Samstag, 19. Juli 2014

Der 20. Juli 1944 – Welche Ernte gibt es?

Weizen und Unkraut wachsen gemeinsam empor; wenn die Felder gepflegt werden, kommt nicht nur das Gute, sondern auch das Schlechte aus der Erde heraus. "Lasst beides wachsen bis zur Ernte" (Mt 13,30) befiehlt der Bauer im Evangelium des heutigen Sonntags (Mt 13,24-30) seinen Arbeitern. Denn zur Zeit der Ernte wird beides seinen Platz finden – in der Scheune oder im Feuer.

Im großen Gedenkjahr 2014 wird vielerorts gefragt, was das Erbe des Deutschen Kaiserreiches war, durch das der Erste Weltkrieg vor hundert Jahren maßgeblich verschuldet wurde und in dessen Folge es letztlich unterging. Welche Mentalitäten wirkten weiter, welche Strukturen schwächten die Weimarer Republik, welche Kontinuitäten lassen sich ins "Dritte Reich" verfolgen?

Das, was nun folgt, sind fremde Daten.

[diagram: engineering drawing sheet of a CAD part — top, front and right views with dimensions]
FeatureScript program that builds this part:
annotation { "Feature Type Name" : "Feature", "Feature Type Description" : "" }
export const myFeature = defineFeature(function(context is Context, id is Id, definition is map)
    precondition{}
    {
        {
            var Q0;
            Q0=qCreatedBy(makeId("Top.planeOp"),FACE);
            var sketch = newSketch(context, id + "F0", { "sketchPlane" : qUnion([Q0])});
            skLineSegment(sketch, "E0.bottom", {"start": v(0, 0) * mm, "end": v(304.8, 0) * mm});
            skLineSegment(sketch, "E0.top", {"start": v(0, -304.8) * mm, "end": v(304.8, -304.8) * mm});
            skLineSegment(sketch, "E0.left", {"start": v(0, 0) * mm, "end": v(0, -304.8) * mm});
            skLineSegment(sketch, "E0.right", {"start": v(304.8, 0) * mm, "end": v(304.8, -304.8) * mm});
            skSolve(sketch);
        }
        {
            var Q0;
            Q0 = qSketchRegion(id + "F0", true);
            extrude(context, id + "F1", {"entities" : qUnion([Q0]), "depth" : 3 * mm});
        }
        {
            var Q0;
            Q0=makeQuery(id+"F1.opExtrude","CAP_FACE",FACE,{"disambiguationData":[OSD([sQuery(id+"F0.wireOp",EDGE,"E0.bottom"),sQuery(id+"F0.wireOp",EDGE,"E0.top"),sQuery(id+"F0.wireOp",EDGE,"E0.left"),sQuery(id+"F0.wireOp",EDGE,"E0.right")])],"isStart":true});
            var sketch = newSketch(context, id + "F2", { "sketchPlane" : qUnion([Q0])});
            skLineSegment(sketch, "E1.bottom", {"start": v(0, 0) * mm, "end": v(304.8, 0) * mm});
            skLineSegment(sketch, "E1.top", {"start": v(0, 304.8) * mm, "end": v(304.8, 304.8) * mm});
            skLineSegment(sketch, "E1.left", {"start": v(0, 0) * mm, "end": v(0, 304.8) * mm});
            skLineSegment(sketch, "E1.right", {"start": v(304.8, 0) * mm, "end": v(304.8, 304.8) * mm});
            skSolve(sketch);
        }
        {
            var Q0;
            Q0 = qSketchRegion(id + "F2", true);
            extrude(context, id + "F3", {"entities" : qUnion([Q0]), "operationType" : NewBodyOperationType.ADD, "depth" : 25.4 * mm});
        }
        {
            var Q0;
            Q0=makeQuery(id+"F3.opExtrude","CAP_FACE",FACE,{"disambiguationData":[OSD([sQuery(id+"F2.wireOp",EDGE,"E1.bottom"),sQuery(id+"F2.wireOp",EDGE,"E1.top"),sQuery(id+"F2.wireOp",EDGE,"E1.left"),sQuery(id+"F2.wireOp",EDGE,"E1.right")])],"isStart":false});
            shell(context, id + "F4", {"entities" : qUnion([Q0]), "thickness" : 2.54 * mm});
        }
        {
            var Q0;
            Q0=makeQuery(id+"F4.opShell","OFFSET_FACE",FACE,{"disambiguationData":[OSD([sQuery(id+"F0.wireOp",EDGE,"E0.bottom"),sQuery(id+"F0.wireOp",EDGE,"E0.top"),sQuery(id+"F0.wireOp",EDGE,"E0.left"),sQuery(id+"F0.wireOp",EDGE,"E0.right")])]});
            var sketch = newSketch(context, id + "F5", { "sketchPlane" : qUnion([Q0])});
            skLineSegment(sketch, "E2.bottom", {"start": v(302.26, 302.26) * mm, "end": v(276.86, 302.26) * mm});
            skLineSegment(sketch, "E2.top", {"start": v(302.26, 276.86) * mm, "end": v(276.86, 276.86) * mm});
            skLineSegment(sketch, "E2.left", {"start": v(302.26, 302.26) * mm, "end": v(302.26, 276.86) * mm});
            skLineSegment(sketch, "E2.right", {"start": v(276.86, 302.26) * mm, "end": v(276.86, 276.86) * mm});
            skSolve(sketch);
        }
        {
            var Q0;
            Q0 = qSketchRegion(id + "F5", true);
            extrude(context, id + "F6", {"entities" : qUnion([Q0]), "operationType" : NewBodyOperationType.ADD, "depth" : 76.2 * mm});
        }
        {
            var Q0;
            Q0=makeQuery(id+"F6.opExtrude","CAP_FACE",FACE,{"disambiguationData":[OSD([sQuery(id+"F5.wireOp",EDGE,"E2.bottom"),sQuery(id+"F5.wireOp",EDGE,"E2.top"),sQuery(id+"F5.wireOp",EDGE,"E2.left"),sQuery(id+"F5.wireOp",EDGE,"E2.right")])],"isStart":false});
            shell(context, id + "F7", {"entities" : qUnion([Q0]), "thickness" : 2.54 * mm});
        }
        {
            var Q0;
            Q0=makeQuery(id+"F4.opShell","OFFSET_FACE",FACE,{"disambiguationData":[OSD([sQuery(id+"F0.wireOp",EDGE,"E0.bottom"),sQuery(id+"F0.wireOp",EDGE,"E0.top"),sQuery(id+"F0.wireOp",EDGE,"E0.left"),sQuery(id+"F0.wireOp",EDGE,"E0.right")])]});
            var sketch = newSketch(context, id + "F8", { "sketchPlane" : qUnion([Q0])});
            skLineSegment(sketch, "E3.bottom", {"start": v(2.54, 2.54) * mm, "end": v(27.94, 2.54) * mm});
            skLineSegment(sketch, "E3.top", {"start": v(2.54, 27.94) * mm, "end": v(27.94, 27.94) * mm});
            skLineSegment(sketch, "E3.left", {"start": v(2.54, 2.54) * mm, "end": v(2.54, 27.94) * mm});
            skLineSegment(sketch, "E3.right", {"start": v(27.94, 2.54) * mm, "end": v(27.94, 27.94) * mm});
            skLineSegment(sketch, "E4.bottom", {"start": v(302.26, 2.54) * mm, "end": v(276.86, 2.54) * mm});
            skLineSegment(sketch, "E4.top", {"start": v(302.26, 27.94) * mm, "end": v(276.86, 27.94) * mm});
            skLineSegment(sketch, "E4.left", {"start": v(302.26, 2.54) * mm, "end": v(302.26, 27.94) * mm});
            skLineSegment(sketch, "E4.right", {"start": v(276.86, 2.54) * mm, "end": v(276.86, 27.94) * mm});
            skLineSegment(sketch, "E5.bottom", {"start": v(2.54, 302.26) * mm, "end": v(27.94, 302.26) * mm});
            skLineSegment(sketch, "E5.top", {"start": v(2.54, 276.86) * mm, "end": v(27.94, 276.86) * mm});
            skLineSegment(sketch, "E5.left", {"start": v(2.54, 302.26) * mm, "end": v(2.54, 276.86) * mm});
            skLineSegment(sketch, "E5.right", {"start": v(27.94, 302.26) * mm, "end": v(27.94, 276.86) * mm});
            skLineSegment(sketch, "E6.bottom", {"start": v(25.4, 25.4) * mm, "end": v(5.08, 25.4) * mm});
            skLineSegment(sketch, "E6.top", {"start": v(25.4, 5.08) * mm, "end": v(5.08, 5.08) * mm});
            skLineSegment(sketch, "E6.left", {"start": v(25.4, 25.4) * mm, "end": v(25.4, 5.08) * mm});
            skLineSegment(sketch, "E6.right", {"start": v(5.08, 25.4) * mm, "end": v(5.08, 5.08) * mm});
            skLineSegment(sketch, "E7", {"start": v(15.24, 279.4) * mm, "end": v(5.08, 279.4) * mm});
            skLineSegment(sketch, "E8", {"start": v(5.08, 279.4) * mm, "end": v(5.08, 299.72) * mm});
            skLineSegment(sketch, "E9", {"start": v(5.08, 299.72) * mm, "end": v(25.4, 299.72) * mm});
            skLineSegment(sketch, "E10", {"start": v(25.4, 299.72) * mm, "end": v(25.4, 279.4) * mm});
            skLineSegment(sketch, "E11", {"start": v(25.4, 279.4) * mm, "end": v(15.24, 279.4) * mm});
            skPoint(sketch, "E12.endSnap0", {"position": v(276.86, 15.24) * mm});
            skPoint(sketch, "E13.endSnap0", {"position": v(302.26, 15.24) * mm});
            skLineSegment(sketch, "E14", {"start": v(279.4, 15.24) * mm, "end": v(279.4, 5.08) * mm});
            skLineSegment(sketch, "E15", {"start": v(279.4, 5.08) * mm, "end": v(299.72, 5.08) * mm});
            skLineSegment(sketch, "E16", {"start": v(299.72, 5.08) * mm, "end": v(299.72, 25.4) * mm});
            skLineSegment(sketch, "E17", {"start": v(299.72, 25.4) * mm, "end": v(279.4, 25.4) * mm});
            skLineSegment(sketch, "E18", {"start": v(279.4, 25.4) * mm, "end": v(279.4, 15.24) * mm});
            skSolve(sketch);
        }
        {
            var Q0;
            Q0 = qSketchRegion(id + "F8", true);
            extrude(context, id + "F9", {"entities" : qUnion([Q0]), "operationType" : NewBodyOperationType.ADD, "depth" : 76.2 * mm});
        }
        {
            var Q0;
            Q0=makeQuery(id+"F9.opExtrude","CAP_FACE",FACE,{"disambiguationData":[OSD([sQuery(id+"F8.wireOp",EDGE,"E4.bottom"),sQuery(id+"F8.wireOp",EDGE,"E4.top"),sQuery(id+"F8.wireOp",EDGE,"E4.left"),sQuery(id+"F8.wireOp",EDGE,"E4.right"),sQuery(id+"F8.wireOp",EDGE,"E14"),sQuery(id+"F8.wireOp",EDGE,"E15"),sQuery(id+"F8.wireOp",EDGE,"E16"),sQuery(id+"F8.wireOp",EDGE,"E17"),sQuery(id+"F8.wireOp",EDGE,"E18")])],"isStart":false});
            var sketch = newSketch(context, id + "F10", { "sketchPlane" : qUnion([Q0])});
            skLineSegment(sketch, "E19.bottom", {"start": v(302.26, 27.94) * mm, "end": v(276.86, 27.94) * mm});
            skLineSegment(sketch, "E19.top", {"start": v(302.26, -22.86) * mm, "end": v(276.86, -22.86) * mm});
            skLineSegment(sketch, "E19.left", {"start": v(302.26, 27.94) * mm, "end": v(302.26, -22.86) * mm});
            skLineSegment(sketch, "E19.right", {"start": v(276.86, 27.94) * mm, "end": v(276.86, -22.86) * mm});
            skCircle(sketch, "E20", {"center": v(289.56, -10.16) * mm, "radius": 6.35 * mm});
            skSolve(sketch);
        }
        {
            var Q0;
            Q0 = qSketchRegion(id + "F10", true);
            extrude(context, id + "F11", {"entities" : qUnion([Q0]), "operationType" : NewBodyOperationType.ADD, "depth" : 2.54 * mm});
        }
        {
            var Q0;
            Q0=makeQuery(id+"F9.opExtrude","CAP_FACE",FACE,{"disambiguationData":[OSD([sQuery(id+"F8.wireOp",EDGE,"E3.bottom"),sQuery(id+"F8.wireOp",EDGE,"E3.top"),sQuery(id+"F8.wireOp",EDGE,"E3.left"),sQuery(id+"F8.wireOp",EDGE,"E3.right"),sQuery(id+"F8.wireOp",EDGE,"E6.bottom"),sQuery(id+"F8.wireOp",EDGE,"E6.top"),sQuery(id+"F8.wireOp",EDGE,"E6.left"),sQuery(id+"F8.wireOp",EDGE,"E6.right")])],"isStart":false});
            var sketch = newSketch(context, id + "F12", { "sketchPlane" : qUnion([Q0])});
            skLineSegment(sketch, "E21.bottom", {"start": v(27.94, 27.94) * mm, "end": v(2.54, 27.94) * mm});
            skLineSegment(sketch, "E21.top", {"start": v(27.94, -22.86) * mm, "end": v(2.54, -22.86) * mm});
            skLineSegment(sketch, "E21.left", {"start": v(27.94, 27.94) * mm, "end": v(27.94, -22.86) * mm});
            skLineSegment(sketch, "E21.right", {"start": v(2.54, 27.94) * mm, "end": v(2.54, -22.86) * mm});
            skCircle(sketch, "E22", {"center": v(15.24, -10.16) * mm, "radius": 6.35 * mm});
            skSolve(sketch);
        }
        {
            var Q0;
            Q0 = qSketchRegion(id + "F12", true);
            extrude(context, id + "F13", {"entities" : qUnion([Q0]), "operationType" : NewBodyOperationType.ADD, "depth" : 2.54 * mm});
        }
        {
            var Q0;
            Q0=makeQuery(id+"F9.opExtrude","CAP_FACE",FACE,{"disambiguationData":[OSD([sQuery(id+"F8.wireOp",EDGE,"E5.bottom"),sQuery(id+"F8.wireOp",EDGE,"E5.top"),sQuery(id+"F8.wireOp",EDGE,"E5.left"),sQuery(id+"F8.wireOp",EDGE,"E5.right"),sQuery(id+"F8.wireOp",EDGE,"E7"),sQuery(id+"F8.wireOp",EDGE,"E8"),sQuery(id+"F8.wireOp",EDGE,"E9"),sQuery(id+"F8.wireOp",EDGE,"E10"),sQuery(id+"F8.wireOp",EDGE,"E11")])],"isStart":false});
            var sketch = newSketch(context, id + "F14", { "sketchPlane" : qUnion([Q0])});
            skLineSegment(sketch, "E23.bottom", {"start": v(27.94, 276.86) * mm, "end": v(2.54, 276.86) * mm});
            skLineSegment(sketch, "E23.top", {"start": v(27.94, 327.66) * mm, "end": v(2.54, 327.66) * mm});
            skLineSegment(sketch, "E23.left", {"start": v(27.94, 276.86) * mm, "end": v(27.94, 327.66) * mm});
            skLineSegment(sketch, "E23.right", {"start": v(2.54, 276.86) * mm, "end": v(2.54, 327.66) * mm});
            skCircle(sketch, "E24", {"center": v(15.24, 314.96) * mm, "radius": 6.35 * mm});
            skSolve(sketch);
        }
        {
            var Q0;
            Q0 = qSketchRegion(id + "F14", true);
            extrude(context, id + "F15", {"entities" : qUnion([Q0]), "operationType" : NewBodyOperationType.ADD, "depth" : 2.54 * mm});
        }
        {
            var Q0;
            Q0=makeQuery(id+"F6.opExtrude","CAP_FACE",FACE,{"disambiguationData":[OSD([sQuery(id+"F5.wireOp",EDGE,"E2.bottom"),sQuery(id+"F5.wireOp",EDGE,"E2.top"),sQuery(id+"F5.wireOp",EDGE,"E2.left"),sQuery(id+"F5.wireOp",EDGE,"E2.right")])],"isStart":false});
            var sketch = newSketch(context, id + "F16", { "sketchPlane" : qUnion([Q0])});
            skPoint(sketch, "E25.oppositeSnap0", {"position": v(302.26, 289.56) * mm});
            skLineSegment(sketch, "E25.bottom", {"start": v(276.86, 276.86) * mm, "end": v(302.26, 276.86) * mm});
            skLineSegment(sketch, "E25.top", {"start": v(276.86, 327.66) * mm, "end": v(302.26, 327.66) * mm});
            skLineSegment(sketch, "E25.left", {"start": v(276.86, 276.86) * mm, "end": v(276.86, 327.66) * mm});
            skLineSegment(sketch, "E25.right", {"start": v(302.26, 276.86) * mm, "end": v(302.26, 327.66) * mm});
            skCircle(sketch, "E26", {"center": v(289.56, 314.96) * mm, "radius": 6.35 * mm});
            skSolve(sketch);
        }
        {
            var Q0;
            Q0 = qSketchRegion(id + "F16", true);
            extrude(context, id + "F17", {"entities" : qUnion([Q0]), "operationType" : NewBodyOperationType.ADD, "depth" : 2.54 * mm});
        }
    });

Blattwerden, Wald bei Birkenwerder, 2014.
Es findet sich viel Unkraut: der Hass der alten Eliten auf die neue republikanische Ordnung von Weimar, der Dünkel und die bleibende Macht der hohen Militärs, der Obrigkeitswahn, der Antisemitismus, die rassistisch motivierte Kriegsführung "im Osten", die sich im Zweiten Weltkrieg wiederholt und ausweitet und vieles mehr.1

Aber es gab auch Weizen: woher sonst hätten ein Walther Rathenau, ein Gustav Stresemann und nicht zuletzt all die Widerständler aus allen Gesellschaftsschichten kommen sollen? Fast alle sind im Kaiserreich geboren und haben aus unterschiedlichsten Motiven gegen das Hitler-Regime gekämpft. "Ein tiefer Glaube an Gott und sein Walten gab vielen Widerständlern Rückhalt und Rechtfertigung. Alle hatten ein durchdringendes Verantwortungsgefühl – ein Pflichtgefühl aus Tradition, im Dienste der Humanität, überzeugt von den Geboten der Menschlichkeit."2 Wenige haben den Nationalsozialismus überlebt, v.a. im Gefolge des missglückten Attentates vom 20. Juli 1944 wurden Unzählige ermordet.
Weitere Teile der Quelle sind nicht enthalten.